* [Petunjuk Latihan]:
Tentukan apakah setiap pernyataan di bawah ini sesuai dengan teks tentang matcha, lalu jawab ya atau tidak disertai kutipan persis kata-kata dari teks itu yang menjadi penentunya. (a) Jumlah pencarian Gen-Z tentang kecemasan, burnout, dan self-care meningkat lebih dari 200% dalam lima tahun terakhir. (b) Tren matcha hanya terjadi di Jepang. (c) Menurut Google Trends, Gen-Z adalah kelompok yang paling sadar kesehatan dalam sejarah konsumen modern.

* [Teks Bacaan]:

Kecocokan matcha dengan Gen-Z ini memang bukanlah kebetulan, apalagi faktor algoritma semata. Google Trends menunjukkan bahwa generasi ini adalah kelompok yang paling sadar kesehatan dalam sejarah konsumen modern. Di mana tren pencarian yang dilakukan oleh kelompok ini lebih berkutat soal kecemasan, burnout, dan self-care, dan jumlahnya terus meningkat lebih dari 200% dalam lima tahun terakhir.
Dengan kata lain: matcha memang bukan lagi sekadar minuman tapi, tetapi juga bisa menjadi ciri dan cerminan karakter sosial. Banyak pecintanya pun sadar, bahwa keputusan untuk menikmati segelas matcha bukan hanya soal rasa, melainkan tentang gaya hidup sehat, pilihan identitas, penanda komitmen merawat diri, hingga sinyal sosial: aku bisa produktif tanpa menyiksa diri, yang selaras dengan dogma baru "Soft is the new strong".
Ketika dicermati lebih jauh, tren matcha ini juga terjadi secara global. Popularitasnya, secara langsung maupun tidak, bisa dikaitkan dengan unsur-unsur pop-kultur Jepang, yang hari ini terus digandrungi. Terhitung dari dominasi pecinta anime dan manga, gaya berpakaian serta gaya hidup minimalis kaum urban Jepang, J-Skincare, sampai tren menu makanan sehat rendah gula dan semangat mindfulness yang telah lama melekat di masyarakat Negeri Sakura.

* [Bagian Data]:
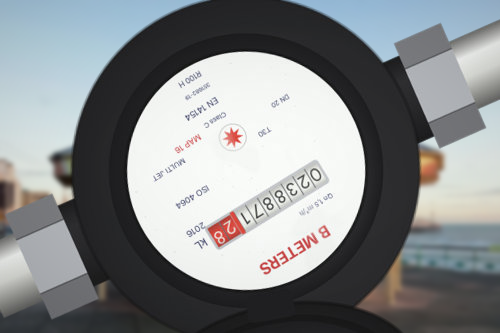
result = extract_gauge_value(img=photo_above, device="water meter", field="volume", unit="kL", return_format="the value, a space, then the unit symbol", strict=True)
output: 238871.28 kL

* [Kunci Jawaban]:
(a) Ya: "jumlahnya terus meningkat lebih dari 200% dalam lima tahun terakhir"
(b) Tidak: "tren matcha ini juga terjadi secara global"
(c) Ya: "Google Trends menunjukkan bahwa generasi ini adalah kelompok yang paling sadar kesehatan dalam sejarah konsumen modern"